On pp. 142-43 Pelling quotes Alex. 1.1-2 in translation: 'For it is not histories we are writing but Lives. Nor is it always his most famous actions which reveal a man's good or bad qualities: a clearer insight into a man's character is often given by a small matter, a word or a jest, than by engagements where thousands die, or by the greatest pitched battles, or by sieges of cities'. There is a problem here with 'always', which purports to render pantôs; and this is far more everyone's problem than it is Pelling's. For 'always' has long been the standard translation of pantôs. Yet pantôs means not 'always', but 'in all ways', i.e., 'absolutely' or 'completely'. And so the passage means 'nor is the revelation of a man's good and bad qualities completely possible [pantôs enesti dêlôsis] through his most famous actions, but often...'. On this rendering the small deeds complement, rather than oppose, the great. And, as 'often' suggests, great and small deeds will appear in varying proportions in various Lives: the more historical the Life, the more great deeds appear; the less historical, the more small deeds. This is far more consistent with Pelling's analysis of Plutarch's biographical theory and practice at pp. 142-51 than 'always' would allow, a problem of which Pelling is himself aware (cf. p. 147).
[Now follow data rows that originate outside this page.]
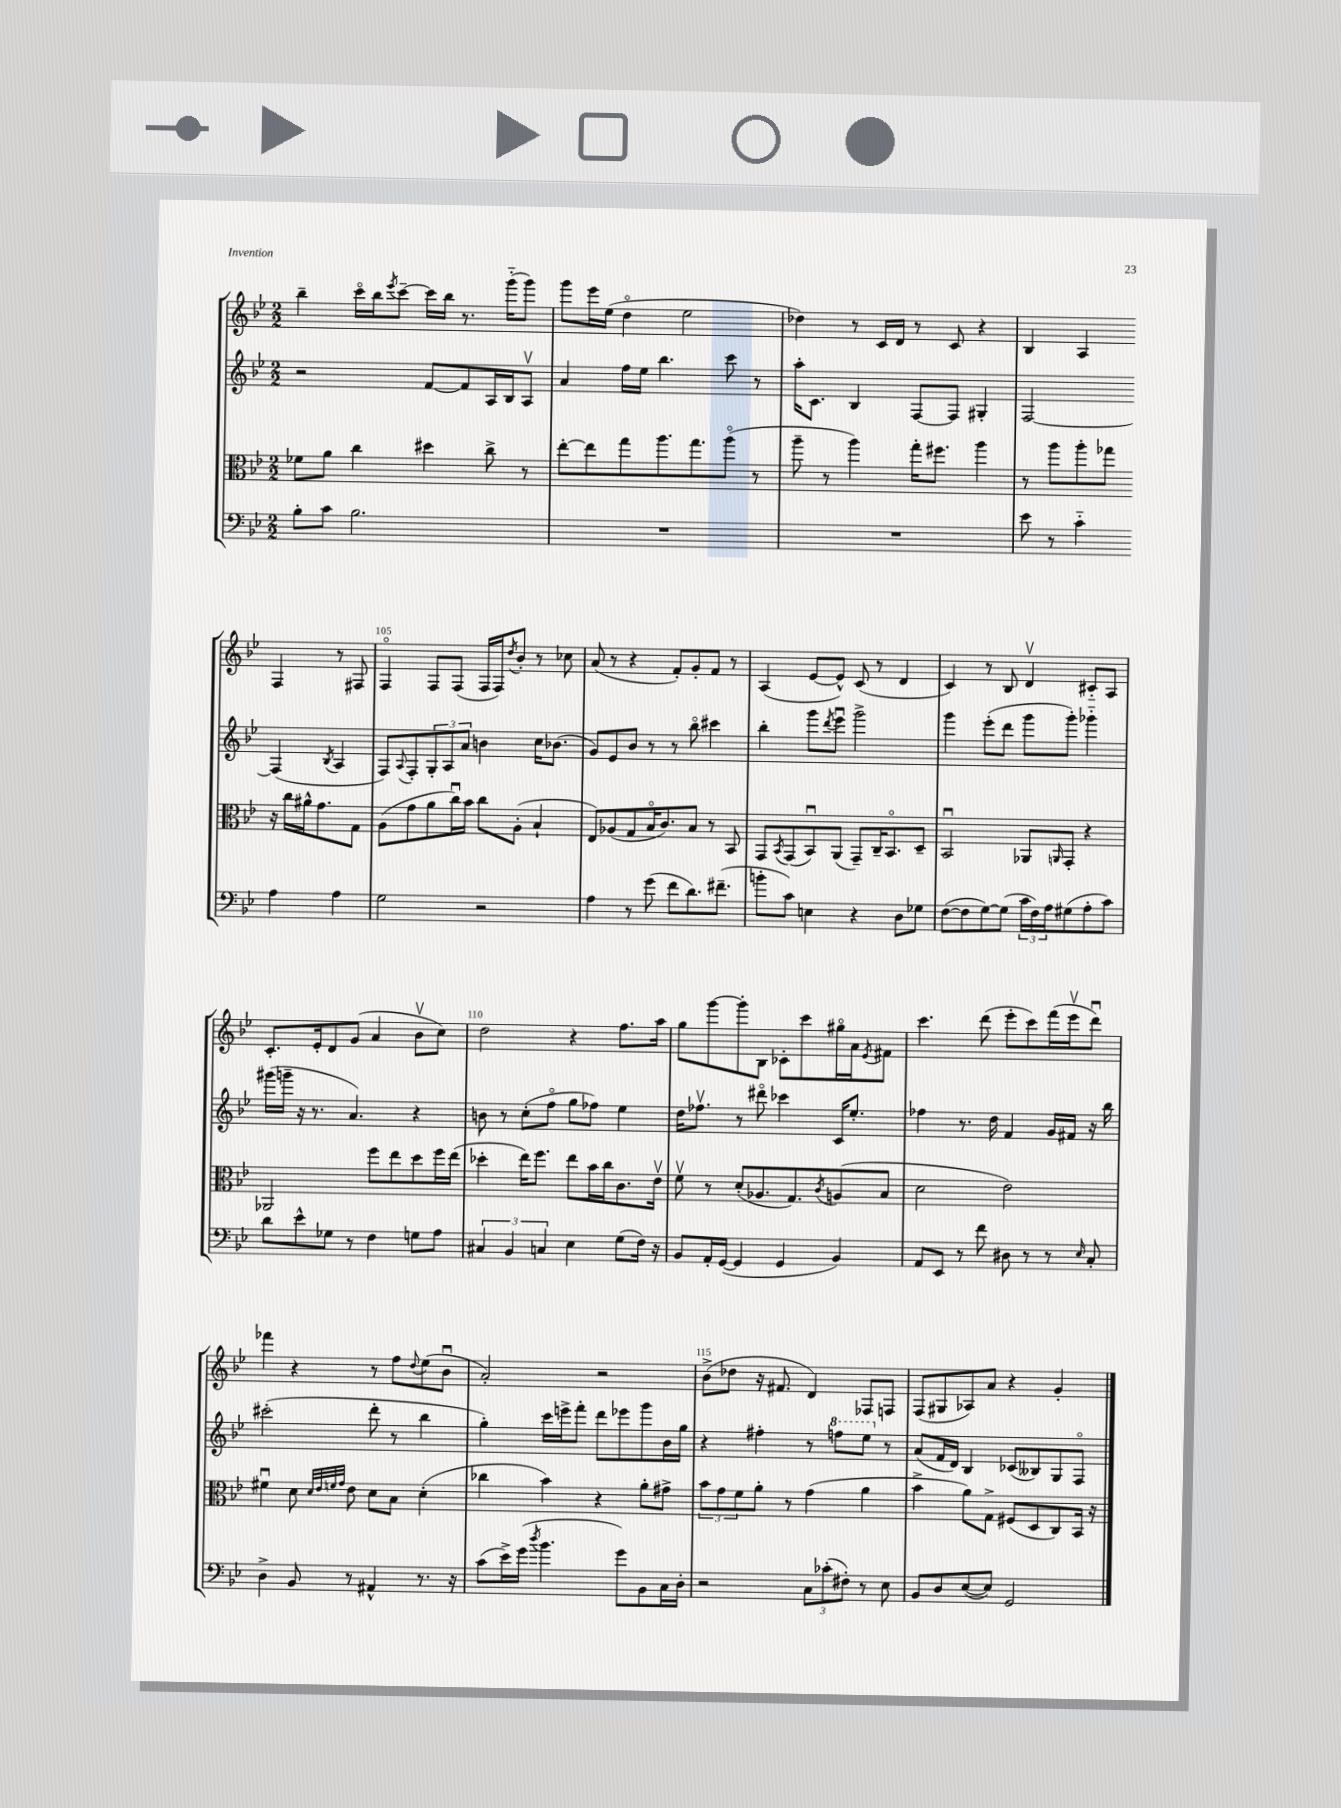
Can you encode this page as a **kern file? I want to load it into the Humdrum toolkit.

**kern	**kern	**kern	**kern
*staff4	*staff3	*staff2	*staff1
*clefF4	*clefC3	*clefG2	*clefG2
*k[b-e-]	*k[b-e-]	*k[b-e-]	*k[b-e-]
*M2/2	*M2/2	*M2/2	*M2/2
8B-'	8f-	2r	4bb-~
8c	8a	.	.
2.B-	4cc	.	16ccco
.	.	.	16bb-
.	.	.	8qeee-
.	.	.	[8ccc~
.	4dd#	[8f	16ccc]
.	.	.	16bb-
.	.	8f]	8.r
.	8cc^	16A	.
.	.	16B-	(16ggg'~
.	8r	8Av	8ggg)
=	=	=	=
1r	[8ee-'	4a	8ggg
.	8ee-]	.	16eee-
.	.	.	(16ee-
.	8gg	16ff	4ddo
.	.	16ee-	.
.	8.aa	4.bb-	.
.	.	.	2ee-
.	8.gg	.	.
.	(8aao	8ccc	.
.	8r	8r	.
=	=	=	=
1r	8aa~	16aa'	4dd-)
.	.	8.c	.
.	8r	.	.
.	4aa)	4B-	8r
.	.	.	16c
.	.	.	16d
.	16gg'	[8F	8r
.	8.ff#	.	.
.	.	8F]	8c
.	4aa	4G#'	4r
=	=	=	=
8e-	8r	[2F	4B-
8r	8aa	.	.
4c'~	8aa'	.	4A
.	8gg-	.	.
4A	16r	(4F]	4F
.	16cc	.	.
.	16a#^^	.	.
.	8.g	.	.
.	.	8qB-	.
4A	.	4A	8r
.	8G	.	8F#
=	=	=	=
2G	(8A	8F)	4Fo
.	.	8qqA	.
.	8g	8F'	.
.	8a	12G'	8F
.	.	12A	.
.	16ccu)	.	(8F
.	.	12a	.
.	16b-	.	.
2r	8cc	4b	16F
.	.	.	16F)
.	.	.	8qdd
.	(8A'	.	8b-'
.	4B-`	16cc	8r
.	.	(8.b-	.
.	.	.	8cc-
=	=	=	=
4A	8E-)	8g)	(8a
.	(8A-	8e-	8r
8r	8G	8b-	4r
(8g	16B-o	8r	.
.	8.c)	.	.
8f	.	8r	8f')
8.d)	8B-	8bb-o	8g'
.	8r	4ccc#	8f
(8.f#~	.	.	.
.	8BB-	.	8r
=	=	=	=
8b'	8GG	4bb-'	(4A
.	8qBB-	.	.
8c)	(8GG	.	.
4E	8BB-u)	8ggg	[8e-
.	.	8qddd	.
.	(8AA	8eee-u	8e-^^])
4r	8GG~)	2ggg^	(8c
.	16C~	.	8r
.	8.BB-o	.	.
8D	.	.	4d
8G-	8D~	.	.
=	=	=	=
([8F	2BB-u	4ggg	4c)
8F]	.	.	.
[8G)	.	(8eee-'	8r
(8G]	.	8ddd	8B-
24c	8AA-	8ggg	4dv
24F)	.	.	.
24A	.	.	.
.	16qqAA	.	.
(8G#	8GG'	8ggg')	.
8A'	4r	4ggg-'~	8c#'~
8c)	.	.	8A
=	=	=	=
8d	2AA-	(16ggg#	8.c'
.	.	16ggg~	.
8e-^^	.	16r	.
.	.	8.r	16e-'
8G-	.	.	8d
8r	.	4.a)	(8g
4F	8ff	.	4a
.	8ee-	.	.
8G	8dd	4r	8b-v
8A	16ff	.	8cc)
.	(16ee-	.	.
=	=	=	=
6C#	4dd-'	8b	2dd
.	.	8r	.
6BB-	.	.	.
.	16ee-)	(8cc'	.
.	8.ff	.	.
6C	.	.	.
.	.	8ffo	.
4E-	8ee-	8gg	4r
.	16b-	8ff-)	.
.	16cc	.	.
(8G	8.c	4ee-	8.ff
16F)	.	.	.
16r	16e-v	.	16aa
=	=	=	=
8BB-	8fv	16dd	8gg
.	.	8.ff-v	.
16AA'	8r	.	[8ggg
([16GG	.	.	.
4GG]	(8d'	8r	8ggg']
.	8.A-	8ddd#o	8B-
4GG	.	4ccc-	8c-'
.	8.G)	.	.
.	.	.	8ccc
.	8qc	.	.
4BB-)	(8A	16c	16gg#o
.	.	8.ee-'	16a
.	.	.	8qe-
.	8B-	.	8f#
=	=	=	=
8AA	2d	4ff-	4.ccc
8EE-	.	.	.
8r	.	8.r	.
8f	.	.	(8ddd
.	.	16dd	.
8D#	2e-)	4f	8eee-'
8r	.	.	8ccc)
8r	.	16g	(16fff
.	.	16f#	16eee-v
16qqE-	.	.	.
8C'	.	16r	8dddu)
.	.	16bb-	.
=	=	=	=
4D^	4f#u	(2ccc#'	4fff-
8BB-	8d	.	4r
.	32qqd	.	.
.	32qqe-	.	.
.	32qqf	.	.
.	32qqg	.	.
8r	8e-	.	.
4AA#^^	8d	8ddd'	8r
.	8B-	8r	8ff
.	.	.	8qqdd
8.r	(4d'	4bb-	(8ee-
.	.	.	8b-u
16r	.	.	.
=	=	=	=
(8c	4cc-	4gg')	2a')
16e-^)	.	.	.
(16g	.	.	.
8qdd	.	.	.
4.b-	4b-)	16ccc	.
.	.	16eee^	.
.	.	8fff'	.
.	4r	8ddd	2r
8g)	.	8eee-	.
8BB-	8a'	8ggg	.
16C	8g#^	16b-	.
16D'	.	16gg	.
=	=	=	=
2r	12b-	4r	(8b-^
.	12g	.	.
.	.	.	8dd-
.	12f	.	.
.	8a'	4ff#'	16r
.	.	.	8.f#
.	8r	.	.
12C	(4g	8r	4d)
(12c-'	.	.	.
.	.	8fff	.
12F#')	.	.	.
8r	4a	8eee-	8F-
8E-	.	8r	8F
=	=	=	=
8BB-	4b-^	(8a	(8F
8D	.	16f	8G#
.	.	16d)	.
([8E-	8a)	4B-	8A-)
8E-])	8G^	.	8a
2GG	(8F#	(8c-	4r
.	8D	8B--)	.
.	8C)	8G	4g'
.	16BB-	8Fo	.
.	16r	.	.
==	==	==	==
*-	*-	*-	*-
On pp. 287-88 Pelling presents a strong case for regarding the lost history of C. Asinius Pollio as the major source for the Pompeius, Caesar, Crassus, Brutus, Antonius, and Cato minor from the year 60 onward. He is, however, rightly cautious about whether Plutarch used Pollio directly or through an intermediate source or translation which he calls the 'Pollio-source'. No certainty, as he points out, is possible, but there is some indication that unavailability might have been the only factor that could have prevented Plutarch from consulting Pollio directly in Latin. For it is especially noteworthy that, despite Plutarch's remarks on his inability to appreciate the fine points of Latin style and rhetoric at Dem. 2.2-4, Plutarch can nevertheless make extensive and intelligent first hand use of information gathered from Cicero's Second Philippic in the Antonius (see pp. 297-98). As experience in the classroom shows, students can usually extract information from a text even if they never reach the point of being able to appreciate its style. On the other hand it is also entirely possible that, since there is no reason to assume that Plutarch discontinued his study of Latin, his Latin improved as his research led him to read more and more Latin sources, and, therefore, that the comments in the Demosthenes-Cicero, the fifth pair of Lives (Dem. 3.1), were no longer true by the time he came to research and write the Demetrius-Antonius, probably no earlier than the sixteenth pair (cf. Jones, pp. 106-11). If this is so, Plutarch may well have consulted Pollio directly, though we must still be cautious.
Taken all in all then, this volume makes a long needed contribution. One may read each essay with profit without consulting the others, but the best way for student or scholar to reap the full advantage is to read the book from beginning to end. As Plutarch hoped his work would be, this work is an ouk akhrêstos historia.